Results and conclusions
S. nodorum was inhibited in liquid culture by the presence of S. tritici, when S. tritici comprised 50 and 75% of the total number of spores present. When two S. nodorum isolates were grown together in equal proportions, the amount of mycelium was less than the expected value. This suggests S. nodorum may produce inhibitory substances in vitro. However, the growth of S. tritici was enhanced by the presence of the second S. tritici isolate. These results indicate that S. tritici may be a better competitor than S. nodorum and that S. tritici has a higher plasticity than S. nodorum. In vitro studies to test the effect of different forms and amounts of N showed that S. nodorum had a threshold value for N of 4 g/l in both solid and liquid media. Most growth of S. nodorum was supported by the medium containing NaNO3 at 4 g/l for the three isolates. Isolates of S. tritici had an optimum growth rate at 4 g/l for the three N forms. However, the isolate preference for the N form appeared to be specific for different isolates, suggesting that there is intra-specific variation for this factor in S. tritici. S. nodorum did not sporulate well on most N forms, except for NaNO3, but vigorous mycelial growth was supported by most of the growth media. The form of available N may play an important role in determining sporulation in S. nodorum. The three S. nodorum isolates responded similarly to different N treatments, whereas the S. tritici isolates were more inconsistent in their response. This suggests there is considerably more intra-specific variation in S. tritici than S. nodorum for this factor.

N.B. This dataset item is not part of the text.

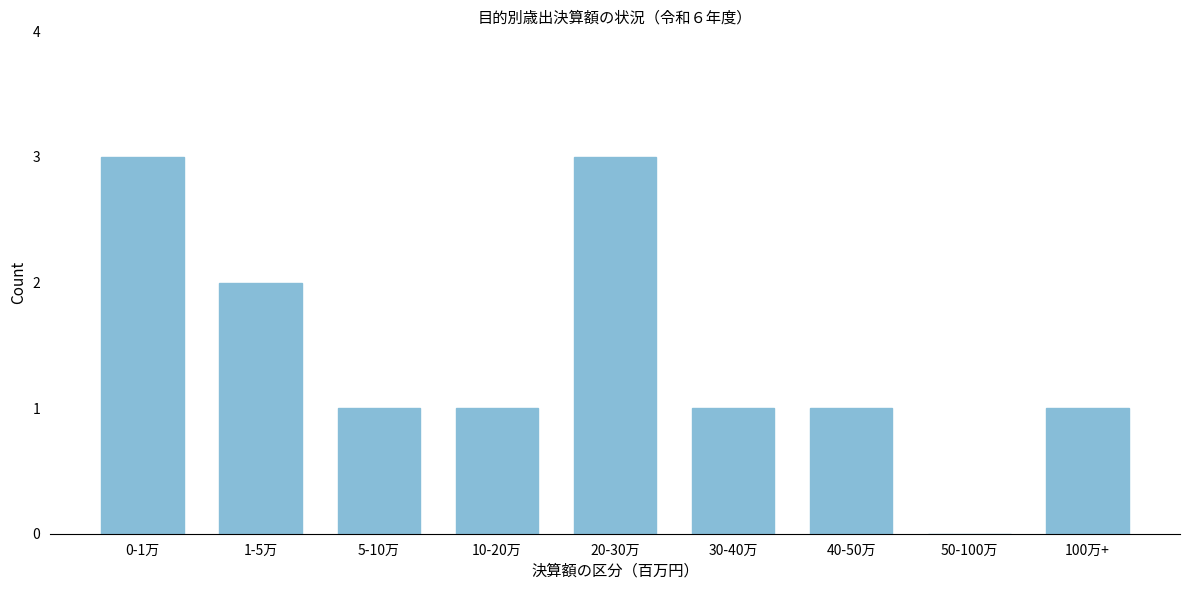

Reading left to right, extract all data points from this chart.

0-1万=3	1-5万=2	5-10万=1	10-20万=1	20-30万=3	30-40万=1	40-50万=1	50-100万=0	100万+=1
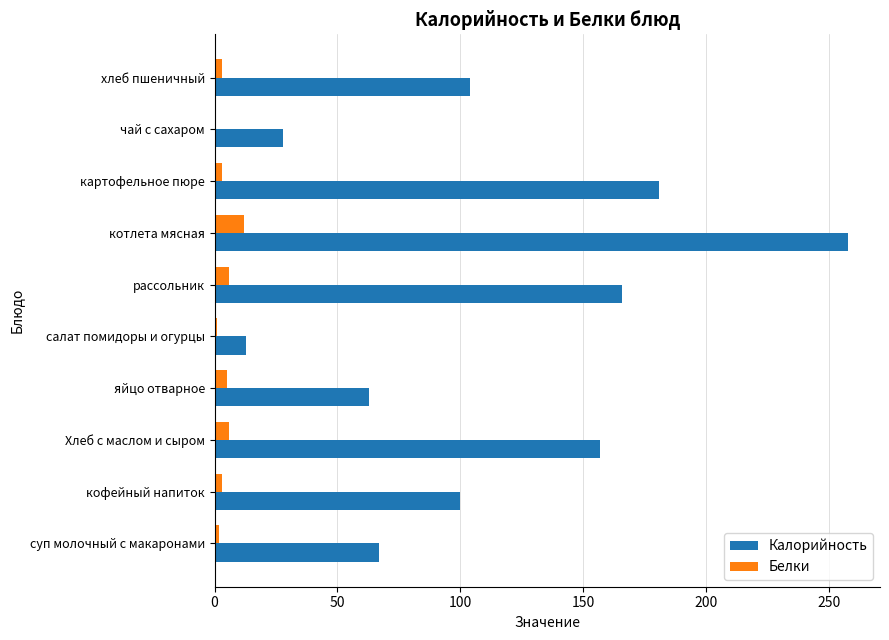

Which category has the highest value across all series?

котлета мясная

A significant decrease in symptom expression was observed when leaves were pre-treated with a yeast suspension prior to inoculation with S. nodorum compared to S. nodorum alone. This confirms results of other workers, in which ears of wheat dipped in suspensions of phyllosphere yeasts had less than 50% infection caused by S. nodorum [1]. There was a slight decrease in symptom expression and the number of pycnidia produced by S. tritici when leaves were pre-treated with the yeast. There may be induced resistance to S. nodorum as a result of pre-treatment with the yeast. S. tritici does not appear to be as sensitive to the presence of the yeast as S. nodorum.

References
1. Fokkema NJ, Den Houter JG, Kosterman YJC, Nelis AL, 1979. Transactions of the British Mycological Society 73, 19-29.